** Opening Document segment block **
Reputation: 622
Is it possible in C# to have a method of a generic driven class require new, but not require new on the whole class?
public class Response<T> //not where T:new()
{
public void AddTotal<T>() where T : new()
{
var totaledObject = new T();
// do all the useful stuff I need with the new generic
}
}
I use this response for many different scenarios, the T does not always have a new(), and for those scenarios I will not use the AddTotal function, but for a few I would like to have it. Is this possible?
Note: I know I can do a different generic variable name and just pass that to the function, but this breaks the indication that it has to be of the same type as T.
Upvotes: 1
Views: 329
Reputation: 415840
You can get around this by pushing the problem out to the calling code. Add an argument to either have the calling code provide the object instance you need or have the calling code provide the method you need to create the object:
public void AddTotal<T>(T totaledObject)
{
// do all the useful stuff I need with totaledObject
}
//call it: AddTotal(new Object())
or
public void AddTotal<T>(Func<T> createObject)
{
var totaledObject = createObject();
// do all the useful stuff I need with the new generic
}
The trick with this option is that you can't just pass a constructor to that object. You have to wrap calls in another delegate, which can be done with a quick lambda expression:
AddTotal(() => new Object());
Upvotes: 2
Reputation: 5109
You don't have to constrain T to new (). Just allow it. Use 'where T : class, new()' as your class constraint. You don't need anything on the method as new T() can now be used.
Upvotes: 0
Reputation: 149538
Is it possible in C# to have a method of a generic driven class require new, but not require new on the whole class?
Only if you specify different type parameter, which you don't want to do. A generic type parameter constraint exists for any generic type argument you specify. As you want T
for the class and method declaration to be the same T
, the constraint will exist for both.
If you want to specify another generic type parameter, you could do something hacky like this:
public class X<T>
{
public void Y<OtherT>() where OtherT : T, new()
{
}
}
Thus constraining OtherT
to be of type T
declared in the class or a derivative. There's no guarantee there will be an exact match on the type.
** Closing Document segment block **
Reproduce a part of the C# generics discussion word for word: start at the words "public class Response<T>" and stop after "same type as T.".
** Opening Data provided block **
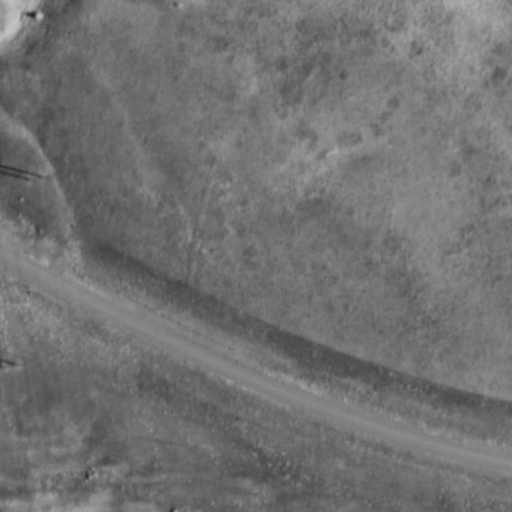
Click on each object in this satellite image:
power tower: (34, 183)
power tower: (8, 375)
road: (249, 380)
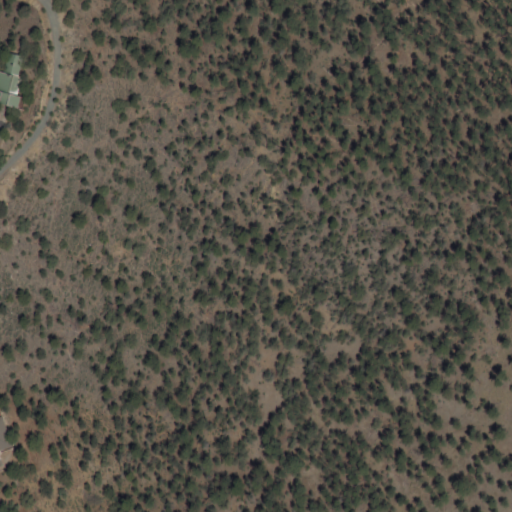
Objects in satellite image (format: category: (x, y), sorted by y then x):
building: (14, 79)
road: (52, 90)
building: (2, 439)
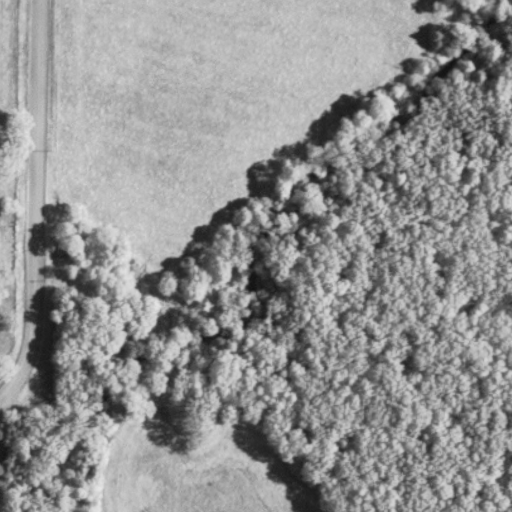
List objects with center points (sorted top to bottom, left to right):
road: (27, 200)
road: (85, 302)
** Closing Data provided block **
** Opening Data provided block **
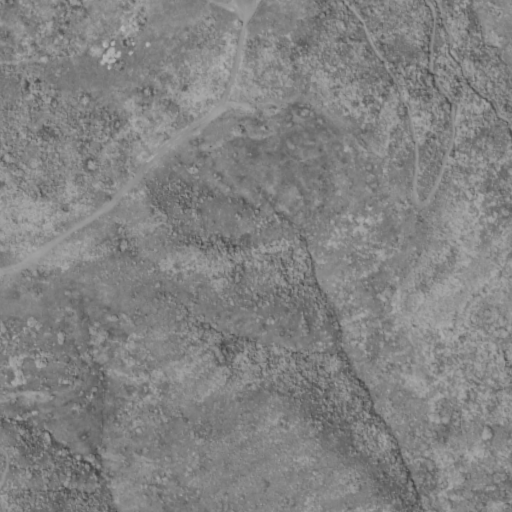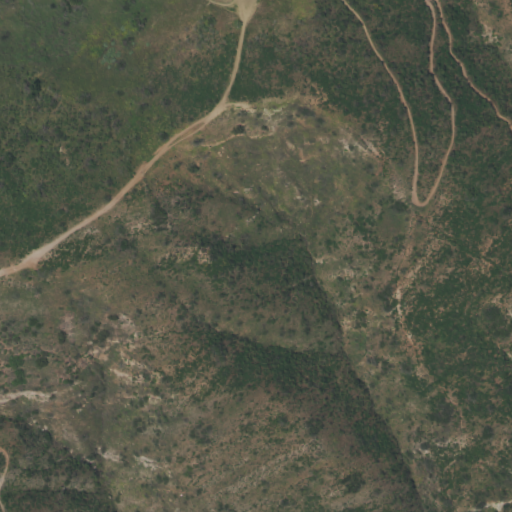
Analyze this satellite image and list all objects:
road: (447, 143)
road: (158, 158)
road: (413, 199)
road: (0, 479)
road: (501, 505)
** Closing Data provided block **
** Opening Data provided block **
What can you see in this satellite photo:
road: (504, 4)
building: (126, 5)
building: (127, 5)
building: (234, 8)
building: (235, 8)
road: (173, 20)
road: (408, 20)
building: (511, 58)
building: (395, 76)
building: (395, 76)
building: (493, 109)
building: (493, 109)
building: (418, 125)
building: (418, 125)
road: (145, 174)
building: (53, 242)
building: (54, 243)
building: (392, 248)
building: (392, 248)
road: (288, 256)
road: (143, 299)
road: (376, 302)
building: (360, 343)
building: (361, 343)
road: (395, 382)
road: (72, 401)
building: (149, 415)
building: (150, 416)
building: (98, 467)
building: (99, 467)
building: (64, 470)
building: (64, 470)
** Closing Data provided block **
**Finished exercise**:
public class Response<T> //not where T:new()
{
public void AddTotal<T>() where T : new()
{
var totaledObject = new T();
// do all the useful stuff I need with the new generic
}
}
I use this response for many different scenarios, the T does not always have a new(), and for those scenarios I will not use the AddTotal function, but for a few I would like to have it. Is this possible?
Note: I know I can do a different generic variable name and just pass that to the function, but this breaks the indication that it has to be of the same type as T.